Après une nuit de repos salutaire, et peut-être peuplée de fantômes, à l’Auberge de Brassy, la seconde journée se déroule à Saint-Brisson, entre musée de la Résistance et sortie sur le terrain, « pour se mettre dans la peau d’un maquisard ». Une plongée aussi réaliste que possible : « C’est fondamental », assure l’enseignante. « La prise de conscience est tout autre quand les élèves voient les trous dans lesquels se cachaient les maquisards, qu’ils peuvent se coucher à l’intérieur, sentir, ressentir. Ou quand ils sont devant la stèle de Moussy, et que retentit le Chant des partisans. »
De ce voyage, les collégiens cosnois ont nourri les « lettres de maquisard » qu’ils ont écrites, dans le cadre du concours annuel du musée de la Résistance. Plusieurs d’entre eux ont lu leur œuvre lors de la visite de Fabien Bazin, président du Conseil départemental, dans l’établissement, il y a quelques jours : « Ils étaient contents et valorisés. C’est une reconnaissance de leur travail et de leur investissement », note Adeline Cortot.

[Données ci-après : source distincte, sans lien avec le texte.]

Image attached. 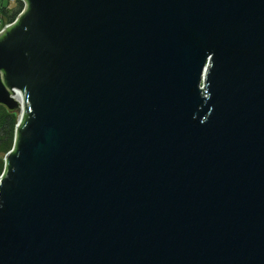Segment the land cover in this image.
Masks as SVG:
<instances>
[{
	"label": "water",
	"instance_id": "1",
	"mask_svg": "<svg viewBox=\"0 0 264 264\" xmlns=\"http://www.w3.org/2000/svg\"><path fill=\"white\" fill-rule=\"evenodd\" d=\"M24 1L0 264H264V0Z\"/></svg>",
	"mask_w": 264,
	"mask_h": 264
},
{
	"label": "trees",
	"instance_id": "2",
	"mask_svg": "<svg viewBox=\"0 0 264 264\" xmlns=\"http://www.w3.org/2000/svg\"><path fill=\"white\" fill-rule=\"evenodd\" d=\"M10 0H0V23L6 25L14 21L23 4L16 0L14 8H9ZM17 114L0 106V152L12 149L16 135Z\"/></svg>",
	"mask_w": 264,
	"mask_h": 264
},
{
	"label": "rangeland",
	"instance_id": "3",
	"mask_svg": "<svg viewBox=\"0 0 264 264\" xmlns=\"http://www.w3.org/2000/svg\"><path fill=\"white\" fill-rule=\"evenodd\" d=\"M15 6V2H10L9 4V8H14ZM5 25H1L0 23V30L4 27ZM203 83H201L202 86ZM17 114V119L19 117V111L16 112ZM10 152V150L8 152H0V178L2 177L3 173H4V169H5V158L7 156V154Z\"/></svg>",
	"mask_w": 264,
	"mask_h": 264
},
{
	"label": "built area",
	"instance_id": "4",
	"mask_svg": "<svg viewBox=\"0 0 264 264\" xmlns=\"http://www.w3.org/2000/svg\"><path fill=\"white\" fill-rule=\"evenodd\" d=\"M18 1L21 2V3L23 4V8H22V10H21V12H22L23 9H24V6H25V1H24V0H18ZM10 2H16V0H10ZM21 12L17 15V17L14 19L13 22L6 24V25L0 30V32H2L4 29H6V28L9 27V26H12V25L16 22V20L18 19V17L20 16ZM201 88H202V87H201Z\"/></svg>",
	"mask_w": 264,
	"mask_h": 264
},
{
	"label": "bare ground",
	"instance_id": "5",
	"mask_svg": "<svg viewBox=\"0 0 264 264\" xmlns=\"http://www.w3.org/2000/svg\"><path fill=\"white\" fill-rule=\"evenodd\" d=\"M16 100H17L18 102H21V98H20V96H17V97H16Z\"/></svg>",
	"mask_w": 264,
	"mask_h": 264
}]
</instances>
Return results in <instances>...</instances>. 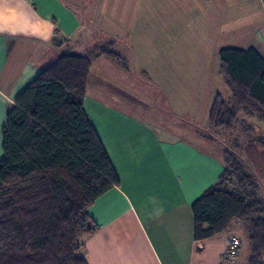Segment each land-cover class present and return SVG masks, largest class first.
Wrapping results in <instances>:
<instances>
[{"label":"crops","instance_id":"crops-1","mask_svg":"<svg viewBox=\"0 0 264 264\" xmlns=\"http://www.w3.org/2000/svg\"><path fill=\"white\" fill-rule=\"evenodd\" d=\"M108 4L111 0H99L94 25L86 26L67 0H0V159L6 113L19 92L56 54L85 53L102 33L109 34L121 41L113 47L128 56L130 67L104 56L95 58L84 110L120 183L89 208L98 228L81 239L87 262L221 264L235 234L196 239L192 210V203L217 183L223 170L220 153L203 147L194 131L208 125L215 94L210 96L205 124L180 120L168 125L159 101L148 98V86L141 88L137 81L151 82L158 93L167 91L172 59L179 60L174 47L182 44L171 29L155 39L154 32L148 34L151 30H138L142 9L129 27L120 18L129 14L109 13ZM146 32L141 39L140 33ZM255 32L258 42L246 48L254 46L264 55V20Z\"/></svg>","mask_w":264,"mask_h":264},{"label":"trees","instance_id":"trees-1","mask_svg":"<svg viewBox=\"0 0 264 264\" xmlns=\"http://www.w3.org/2000/svg\"><path fill=\"white\" fill-rule=\"evenodd\" d=\"M112 42L56 54L8 109L0 159V264H88L81 239L98 228L89 208L120 183L84 110L95 58L130 67ZM219 54L230 98L215 94L208 125L194 131L216 148L209 130L238 135L234 149L220 152L217 183L192 203L194 235L213 238L241 223L250 246L247 264H263L264 199L243 153L264 149V132L253 121L264 122V55L254 46H228Z\"/></svg>","mask_w":264,"mask_h":264},{"label":"rangeland","instance_id":"rangeland-1","mask_svg":"<svg viewBox=\"0 0 264 264\" xmlns=\"http://www.w3.org/2000/svg\"><path fill=\"white\" fill-rule=\"evenodd\" d=\"M67 1L78 11L86 26L94 25L93 18L99 0ZM262 5L263 0H247L246 2L243 0H111V5L108 4L107 7H111L108 8L109 13H128V16L120 18H124L129 27L133 25L136 13L142 9L143 14L137 19V28L143 31L151 30L148 34L154 32V39L162 32L174 30L177 42L182 45L178 48L174 47L175 55L179 60L172 59L169 71L172 78L165 81L168 90H163L167 96L163 92L158 93L151 82L140 79L141 81L137 83L141 82V88L144 85L148 86V98L159 101L158 104L162 106L160 110L168 125H174L180 120L196 125L195 120H197L201 121L198 123L201 125L205 124V113L208 112L211 102L210 96L220 92L228 99L227 91L230 93L220 73V50L228 46L246 48L252 44L256 45L258 41L255 28L264 20V5ZM146 9H149V14L153 15H147ZM102 34V39L92 43L90 48L95 45H106L112 41H114L112 44H116L120 41L109 34ZM140 34L143 39L147 32ZM91 35L93 37V33ZM126 42L124 40V44ZM179 74H182L181 78L184 77V79H178ZM183 91L185 94L180 96ZM144 114L143 116L148 119L149 114ZM242 116L246 117L245 114ZM253 121L264 132V122L258 119H253ZM208 133L213 134V137L215 136L218 140L220 150L215 144L199 138L203 147L207 145L219 153L223 146L234 149L233 142L238 134L231 135L227 132L215 134L210 130ZM237 141L241 143L242 140ZM234 151L239 153L236 149ZM243 155L251 168L257 171L261 183L260 195L264 199V149L250 148ZM230 233L242 239L239 264H246L250 255V246L244 226L237 223Z\"/></svg>","mask_w":264,"mask_h":264},{"label":"built area","instance_id":"built-area-1","mask_svg":"<svg viewBox=\"0 0 264 264\" xmlns=\"http://www.w3.org/2000/svg\"><path fill=\"white\" fill-rule=\"evenodd\" d=\"M242 239L236 235L229 238L221 264H237L238 256L242 247Z\"/></svg>","mask_w":264,"mask_h":264}]
</instances>
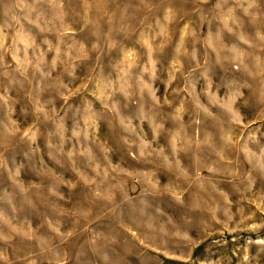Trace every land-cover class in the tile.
Here are the masks:
<instances>
[{"label":"rangeland","instance_id":"obj_1","mask_svg":"<svg viewBox=\"0 0 264 264\" xmlns=\"http://www.w3.org/2000/svg\"><path fill=\"white\" fill-rule=\"evenodd\" d=\"M0 264H264V0H0Z\"/></svg>","mask_w":264,"mask_h":264}]
</instances>
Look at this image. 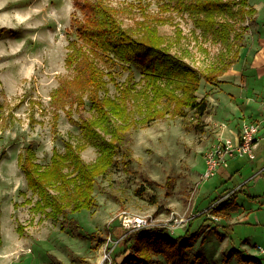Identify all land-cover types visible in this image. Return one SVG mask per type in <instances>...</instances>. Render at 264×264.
Returning a JSON list of instances; mask_svg holds the SVG:
<instances>
[{"label":"rangeland","instance_id":"rangeland-1","mask_svg":"<svg viewBox=\"0 0 264 264\" xmlns=\"http://www.w3.org/2000/svg\"><path fill=\"white\" fill-rule=\"evenodd\" d=\"M248 1L258 9L235 21L240 36L231 32L232 46L225 49L187 13L161 12L156 0H109L134 32L144 18L156 23L153 17H162L158 32L199 73L229 67L217 76L224 82L200 79L195 94L198 99L206 95L212 111L200 127L189 110L185 116L168 113L146 126L125 129L111 167L96 177V206L67 214L79 225L71 230L32 211L26 200L34 202L36 195L27 187L18 155L30 146L35 161L45 167L53 149L63 152L65 141L82 140L74 121L93 115L88 99L84 96L81 106L70 98L62 106L54 102L59 86L74 74L64 60L68 41L76 37L71 16L81 14L73 0H0V28H5L0 32V264L100 263L108 237L136 230L121 224L123 210L143 216L151 227L167 228L173 238L199 231L187 250L195 264H255L242 255L264 264V137L255 148L256 159H232L213 177L200 178L203 154L217 126L223 130L225 123L223 134L229 136L231 128L263 119L264 75L260 79L253 68L256 62L264 67V58H257L264 49V0ZM99 64L115 78L106 76L107 92L115 96L128 71L119 64ZM131 68L136 86H142L139 67ZM242 112L249 120L239 121ZM97 154L92 145L81 151L85 162ZM234 189H239L241 207L231 217L213 219L203 213L211 199ZM99 235L104 238L100 243ZM117 251H111L108 264L121 262L124 255H114ZM156 258L167 264L163 256Z\"/></svg>","mask_w":264,"mask_h":264},{"label":"trees","instance_id":"trees-1","mask_svg":"<svg viewBox=\"0 0 264 264\" xmlns=\"http://www.w3.org/2000/svg\"><path fill=\"white\" fill-rule=\"evenodd\" d=\"M161 12L175 11L190 15L204 34L219 42L225 49L232 46L234 37L240 33L235 28L236 20H245L256 12L248 0H156ZM81 16L72 14L70 22L76 37L67 43L65 65L74 72L57 89L55 104L63 105L71 99L76 105L90 102L93 115L81 121H74L80 129L82 140L65 141L64 151L56 148L50 162L43 167L35 161L30 146L18 155V165L24 173L27 187L36 195V200H26L33 212L59 223L61 229L79 228L69 212L92 209L96 206L93 195L96 177L111 167L118 145L124 139V131L132 126H146L151 121L172 115L185 116L192 110L200 127L204 116L212 114L206 95L198 99L195 92L200 79H217L227 70L223 64L218 71L199 73L182 57L175 54L172 44L158 32L157 23L162 17L141 20L136 32L123 25L120 8L109 0H73ZM251 21H256L252 18ZM155 24V25H154ZM5 28L1 27L0 32ZM99 61L119 64L127 69L124 81L117 84L118 93L108 94L106 76L115 81L109 71H105ZM140 69L142 86L137 87L131 65ZM64 107V106H63ZM87 145L98 150L92 162H85L81 151ZM238 189L211 199L204 214L228 217L238 210L236 201ZM21 229V227H20ZM95 232L90 235H94ZM199 231L187 236L173 238L167 228L149 227L132 231L121 230L115 234L119 249L114 255H124L121 262L110 264H159L158 255L167 264H195L187 250L191 240L198 237ZM99 235V243L103 241ZM233 251H238L232 249ZM118 253V254H117ZM242 260H259L253 256H240Z\"/></svg>","mask_w":264,"mask_h":264},{"label":"built area","instance_id":"built-area-1","mask_svg":"<svg viewBox=\"0 0 264 264\" xmlns=\"http://www.w3.org/2000/svg\"><path fill=\"white\" fill-rule=\"evenodd\" d=\"M221 127L225 128L226 124L224 123ZM260 129L261 125L257 121L242 123L240 128L229 136L224 135L223 130L219 129L220 132L215 134L214 139L204 151L205 169L200 174V178L209 179L213 177L218 172L219 167L226 165L232 159L254 158V148L257 141L264 137V133L260 134ZM211 218L218 219V216L212 214ZM120 221L127 230L151 227L150 222L143 216L130 214L125 210L120 212ZM117 241V239L112 237L106 239L102 262L97 264L109 263L111 251Z\"/></svg>","mask_w":264,"mask_h":264},{"label":"crops","instance_id":"crops-1","mask_svg":"<svg viewBox=\"0 0 264 264\" xmlns=\"http://www.w3.org/2000/svg\"><path fill=\"white\" fill-rule=\"evenodd\" d=\"M255 9H256V7H255ZM258 9V8H257ZM257 9H256V11H257ZM259 11V10H258ZM257 58L258 59H263L264 58V49L263 50H261L260 51V53H259V55H257ZM254 61L255 60H252L251 61V63L252 64H254ZM257 63V66H254V68L253 69H255L256 70V72H257V75H258V77H260V79L261 78H263V75H264V67L261 65V64H259L258 62H256ZM257 91V92H255V93H257L258 94V89L257 88H254V91ZM261 97H259V99H260ZM260 108L262 109V107L260 106ZM264 109V108H263ZM240 118H243V119H239V121L241 122V121H244V120H249V119H247L246 118V115H245V113L244 112H242V113H240ZM263 117V119H264V113H263V115H262ZM263 119L261 120H259V123L261 124L262 122H263ZM241 126V125H240ZM219 129H221L220 128V126H217V128H215V134L217 133V130H219ZM231 130H232V132L231 133H234L237 129H233V128H231ZM223 133L224 132H226V130H225V128L223 129V131H222ZM228 133V132H227ZM264 133V127H263V125H261V129H260V134H263ZM215 134H214V136H215ZM264 135V134H263ZM262 135V136H263ZM262 139V138H261ZM259 145H260V142H259V140L257 141V144H256V146H258L259 147ZM256 146H255V148H256ZM255 148H254V152H255ZM256 157H257V155L255 154V157L254 158H252V160L253 159H256ZM236 160V159H235ZM235 160H233V161H235ZM230 162V161H229ZM234 165V164H233ZM235 167V166H234ZM235 168H237V167H235ZM231 176V175H230ZM227 179V178H226ZM225 179V180H226ZM224 181V180H223ZM239 190V189H238ZM230 191H226L225 192V194H227V193H229ZM239 205H240V207H241V204L239 203ZM239 207V208H240ZM232 216V214H230V216H228V217H231Z\"/></svg>","mask_w":264,"mask_h":264}]
</instances>
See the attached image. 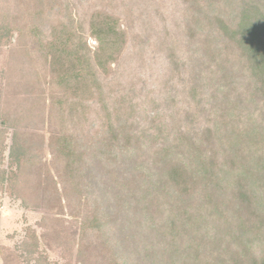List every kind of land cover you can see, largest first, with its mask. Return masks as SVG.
<instances>
[{"label":"trees","instance_id":"1","mask_svg":"<svg viewBox=\"0 0 264 264\" xmlns=\"http://www.w3.org/2000/svg\"><path fill=\"white\" fill-rule=\"evenodd\" d=\"M176 1L179 37L140 21L153 6L135 15L149 0L124 3L169 63L159 93L138 98L107 79L133 19L115 0L82 16L0 0V158L10 130L13 192L47 214L19 253L2 248L5 264L51 244L66 264H264V0ZM93 104L90 134L78 123Z\"/></svg>","mask_w":264,"mask_h":264},{"label":"rangeland","instance_id":"2","mask_svg":"<svg viewBox=\"0 0 264 264\" xmlns=\"http://www.w3.org/2000/svg\"><path fill=\"white\" fill-rule=\"evenodd\" d=\"M65 2L71 9L74 11L76 16H82L84 11L89 8H92L94 5H101L102 1L106 2L108 0H60ZM116 6L115 9L117 12L121 13V19L123 24H127L132 18V22L128 25L127 32L128 43L123 52L122 57L118 61L117 64L113 66V73L107 78L110 81V84L123 85L126 89L128 87H135L137 91V97H141L143 93L148 95H156L159 93L162 88L161 82L166 79L168 73V59L166 50L163 48L160 49L157 41L158 37L156 35H151L149 33L150 26L141 25L139 22V26H137L134 31V23L137 19V16L126 17L127 12L123 9H129L127 3L129 0H115ZM176 0H149L148 3L144 5H132L133 12L135 15L137 14L138 9L148 11L152 7L153 11H151V16L154 18V23L147 15H143L140 21L145 20L146 23L150 22L151 25L156 28H161L163 25L169 31L170 35L178 36V29L174 27V22L177 20V3ZM156 8L158 11L156 12ZM125 12V13H124ZM135 17V18H134ZM130 34L136 36L135 40L130 38ZM137 34V35H136ZM179 37V36H178ZM145 39L146 45L143 46V52H139L134 46L138 45ZM92 43V42H91ZM93 45V43L91 44ZM182 49L183 48H179ZM4 47L0 46V89L3 85L2 79V70H3V58H4ZM179 52L181 50H178ZM144 53V54H143ZM143 55V56H142ZM142 58V59H141ZM190 66V65H189ZM188 66V68H190ZM178 77V76H177ZM186 76L181 74V77L177 78L174 83L180 82L182 79H185ZM138 83H135L137 82ZM136 85H135V84ZM180 86L178 89L180 90ZM118 90V89H114ZM134 91V89H133ZM2 97H0V107L3 103ZM92 117L89 121L78 123V127H86V132L93 134L97 130V125L99 124V110L98 105L93 104L91 107ZM93 121L95 124H92ZM9 130V129H8ZM11 131H8V139L5 142L6 150L4 152V158H0V252L2 248L8 249L9 251H14L19 253V245L20 242L25 239L28 232L30 230H35L37 233L40 232V228L38 227V223H40L42 217L46 214L43 210H35L25 208L21 202V200L17 197V195L13 192V183L10 181V174L12 171H15V164L8 159V146L10 144V136ZM49 155L47 151L43 155V161H48ZM33 180V181H32ZM30 188L36 185V181H34V177L32 176L30 179ZM26 186V185H25ZM30 206H33L32 202L29 201ZM65 219H68L67 214L64 215ZM42 256V258H46V261L38 260V256ZM68 253L64 252L63 249L58 248L55 244H51V248L46 249L44 246L40 247L37 252L34 254V257L30 260H22L21 264H66L68 260ZM19 262H21L19 260ZM0 264H5L4 259L0 256ZM72 264L74 262L72 261Z\"/></svg>","mask_w":264,"mask_h":264}]
</instances>
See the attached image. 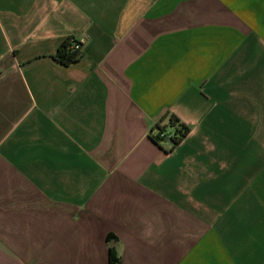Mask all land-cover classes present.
I'll use <instances>...</instances> for the list:
<instances>
[{"label": "crops", "instance_id": "crops-1", "mask_svg": "<svg viewBox=\"0 0 264 264\" xmlns=\"http://www.w3.org/2000/svg\"><path fill=\"white\" fill-rule=\"evenodd\" d=\"M110 247L264 264V0H0V264Z\"/></svg>", "mask_w": 264, "mask_h": 264}, {"label": "trees", "instance_id": "trees-1", "mask_svg": "<svg viewBox=\"0 0 264 264\" xmlns=\"http://www.w3.org/2000/svg\"><path fill=\"white\" fill-rule=\"evenodd\" d=\"M81 47H82V43L75 36H68L59 45L56 52L53 55H50V57H52L57 62L68 66L84 58L85 54L81 49ZM41 57L44 56L40 55L35 57V59ZM167 126H172L174 128L172 132L169 131L173 133L172 141L174 145L178 144L182 140V138H184L189 132V127L184 122L180 121V119L176 115L171 114L169 116V121L167 125L164 126L158 125L157 128L154 131H152L151 137L155 141L160 142L161 139L159 138V133L167 132L166 130ZM108 239L109 240L113 239L111 234L108 236ZM109 262L110 264H120V259L113 247L109 248Z\"/></svg>", "mask_w": 264, "mask_h": 264}, {"label": "built area", "instance_id": "built-area-1", "mask_svg": "<svg viewBox=\"0 0 264 264\" xmlns=\"http://www.w3.org/2000/svg\"><path fill=\"white\" fill-rule=\"evenodd\" d=\"M172 137H173V133H171V132H161V133H159V138L161 139L160 142H167V143L170 144V147H172L174 145V143L172 141Z\"/></svg>", "mask_w": 264, "mask_h": 264}]
</instances>
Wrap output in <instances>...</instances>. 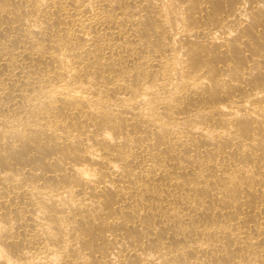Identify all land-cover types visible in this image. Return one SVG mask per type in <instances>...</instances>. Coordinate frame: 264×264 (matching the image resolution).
<instances>
[{"label":"bare ground","instance_id":"6f19581e","mask_svg":"<svg viewBox=\"0 0 264 264\" xmlns=\"http://www.w3.org/2000/svg\"><path fill=\"white\" fill-rule=\"evenodd\" d=\"M0 264H264V0H0Z\"/></svg>","mask_w":264,"mask_h":264}]
</instances>
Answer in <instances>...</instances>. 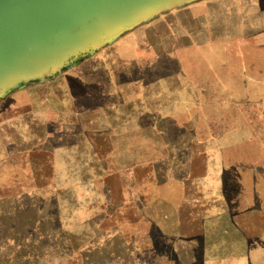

Arrivée à la tête du collège à la rentrée 2023, Marlène Garnot a rapidement mesuré l’importance du voyage morvandiau dans la vie de l’établissement : « Je suis très attachée à ce devoir de mémoire, qu’il faut entretenir. C’est un magnifique projet, et la qualité des lettres écrites par les élèves est vraiment remarquable, étonnante. » En 2025, année de commémoration du 80e anniversaire de la fin de la Seconde Guerre mondiale, le voyage dans le Morvan pourrait être prolongé d’un autre parcours dans le temps, au Mémorial de Caen.